### The task
Rewrite all the records with "locality" swapped for "site" and everything else kept the same. Leave out the pictures.

### Data for processing
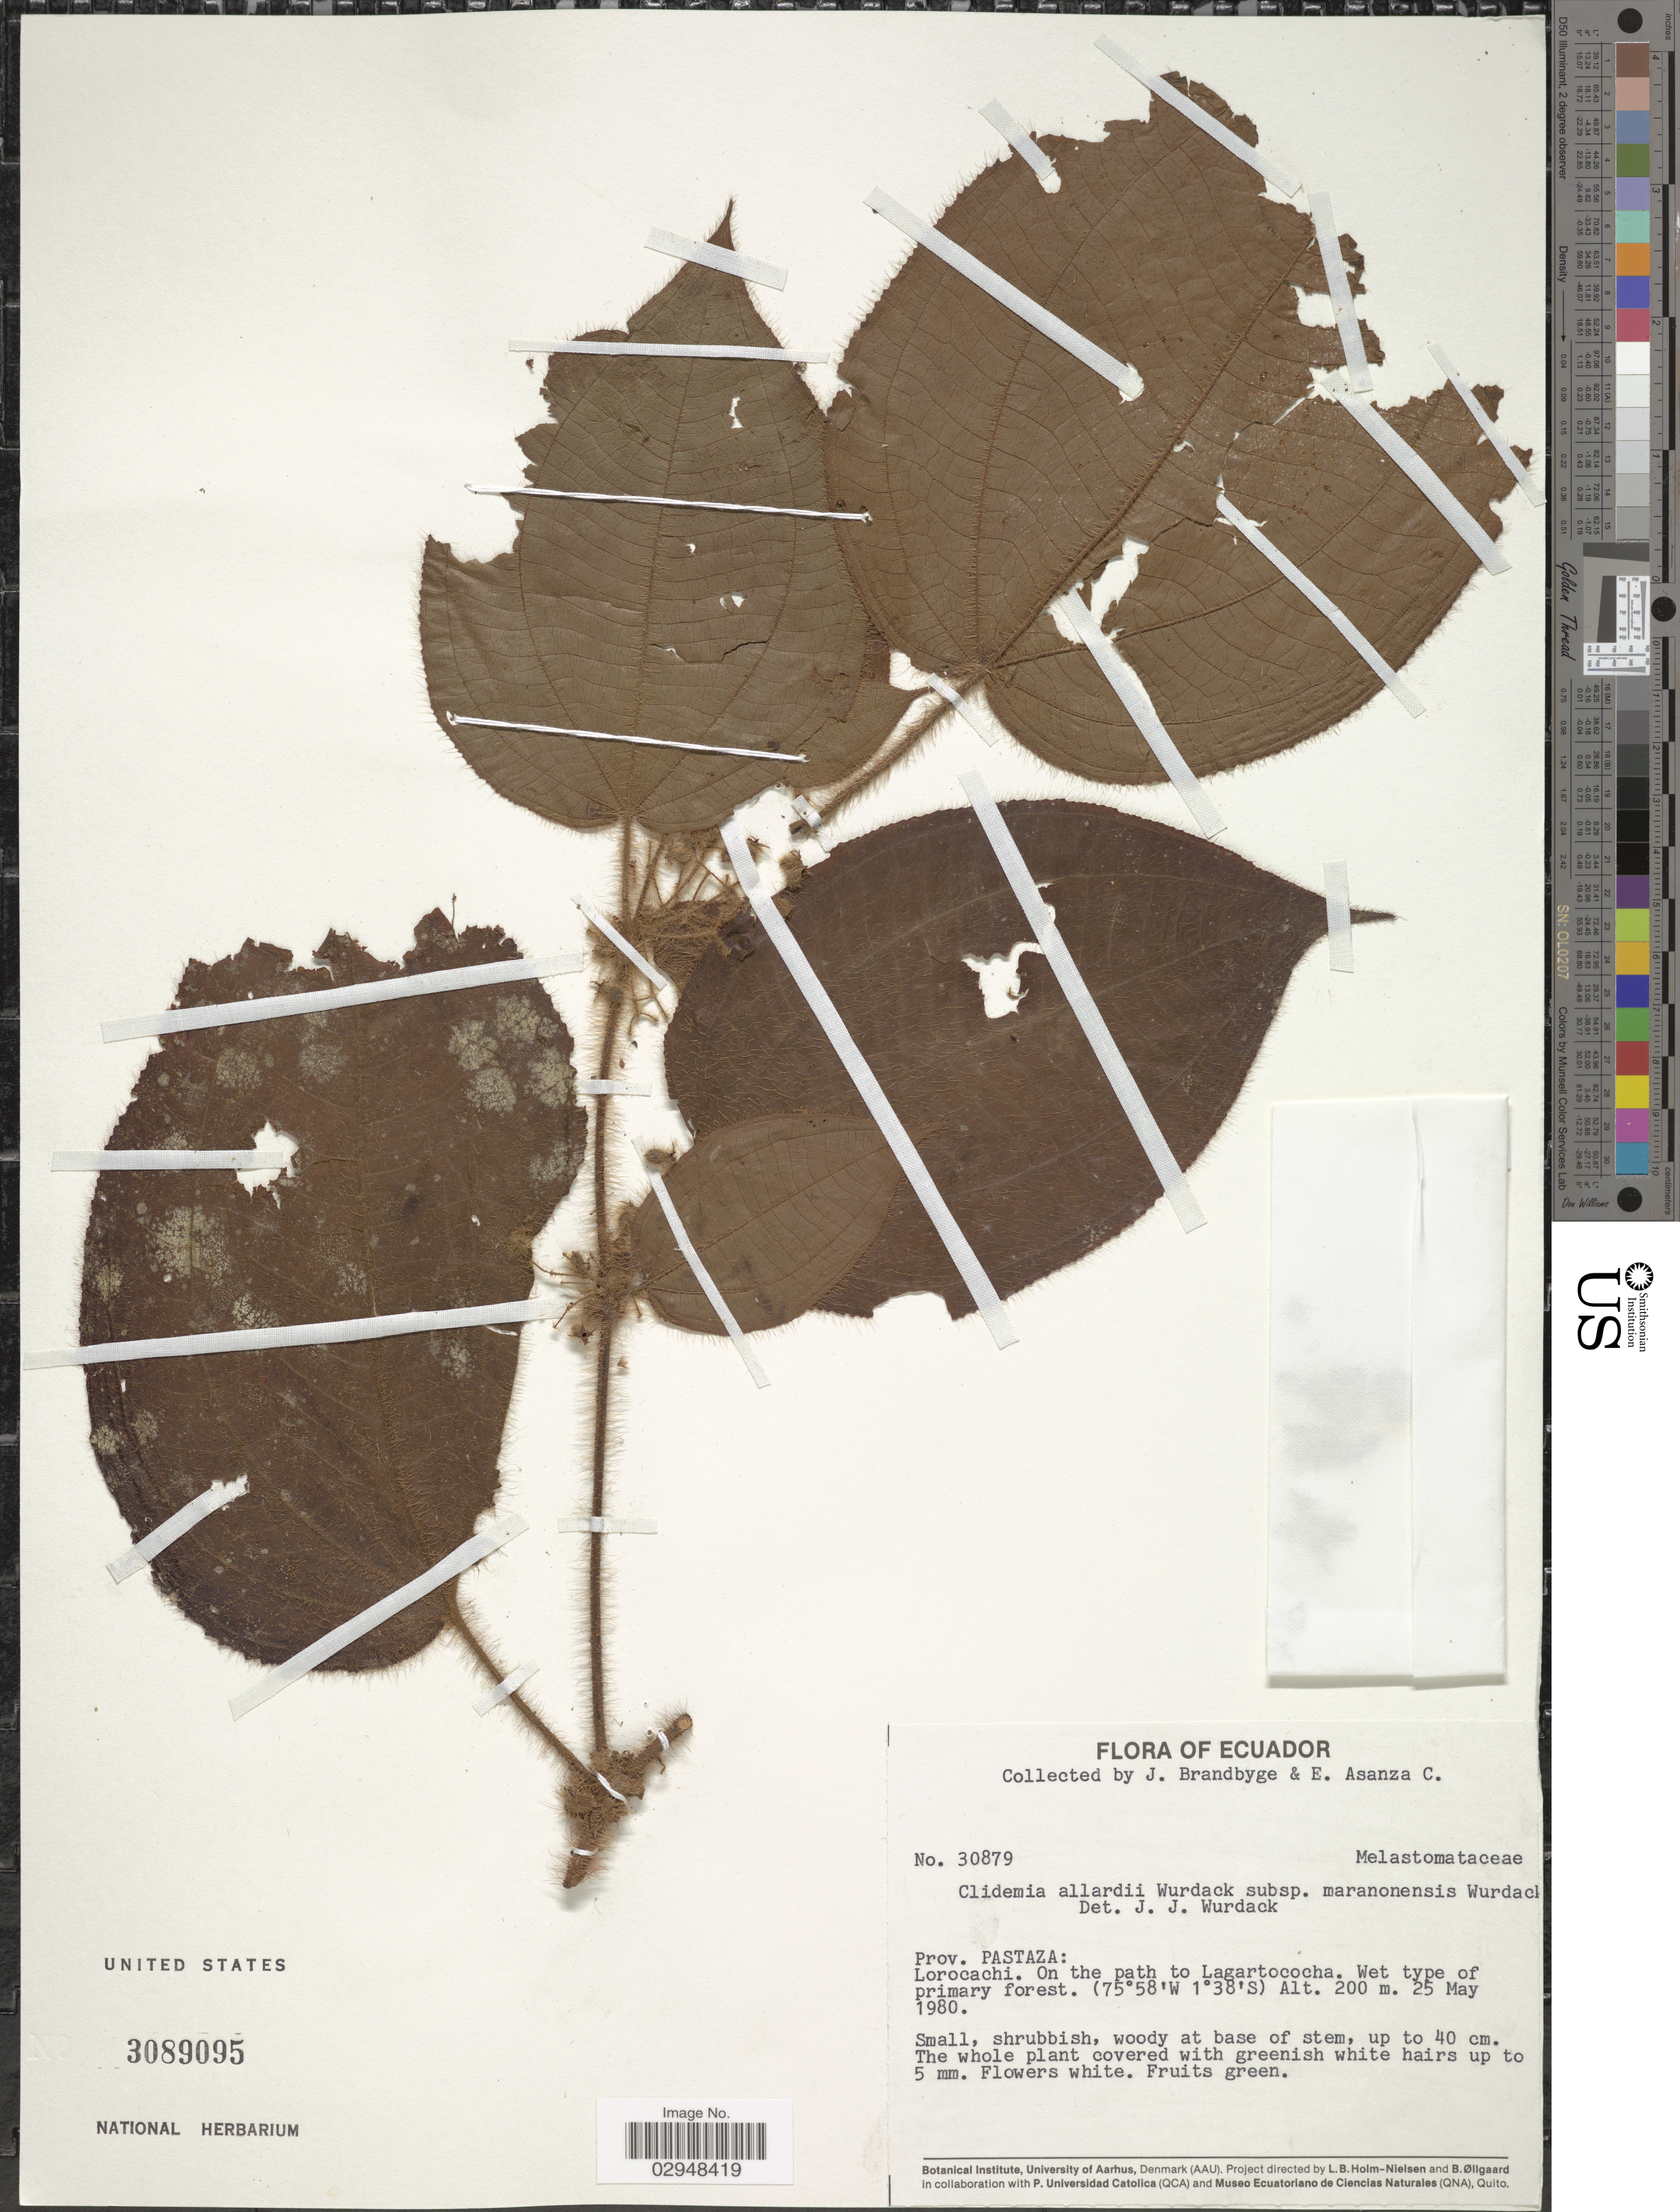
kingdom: Plantae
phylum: Tracheophyta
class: Magnoliopsida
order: Myrtales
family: Melastomataceae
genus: Clidemia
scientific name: Clidemia allardii subsp. allardii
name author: Wurdack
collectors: J. Brandbyge & E. Asanza C.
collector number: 30879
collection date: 1980-05-25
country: Ecuador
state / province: Pastaza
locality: Lorocachi, on the path to Lagartococha.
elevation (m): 200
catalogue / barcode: US 3089095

### Answer to the exercise
kingdom: Plantae
phylum: Tracheophyta
class: Magnoliopsida
order: Myrtales
family: Melastomataceae
genus: Clidemia
scientific name: Clidemia allardii subsp. allardii
name author: Wurdack
collectors: J. Brandbyge & E. Asanza C.
collector number: 30879
collection date: 1980-05-25
country: Ecuador
state / province: Pastaza
site: Lorocachi, on the path to Lagartococha.
elevation (m): 200
catalogue / barcode: US 3089095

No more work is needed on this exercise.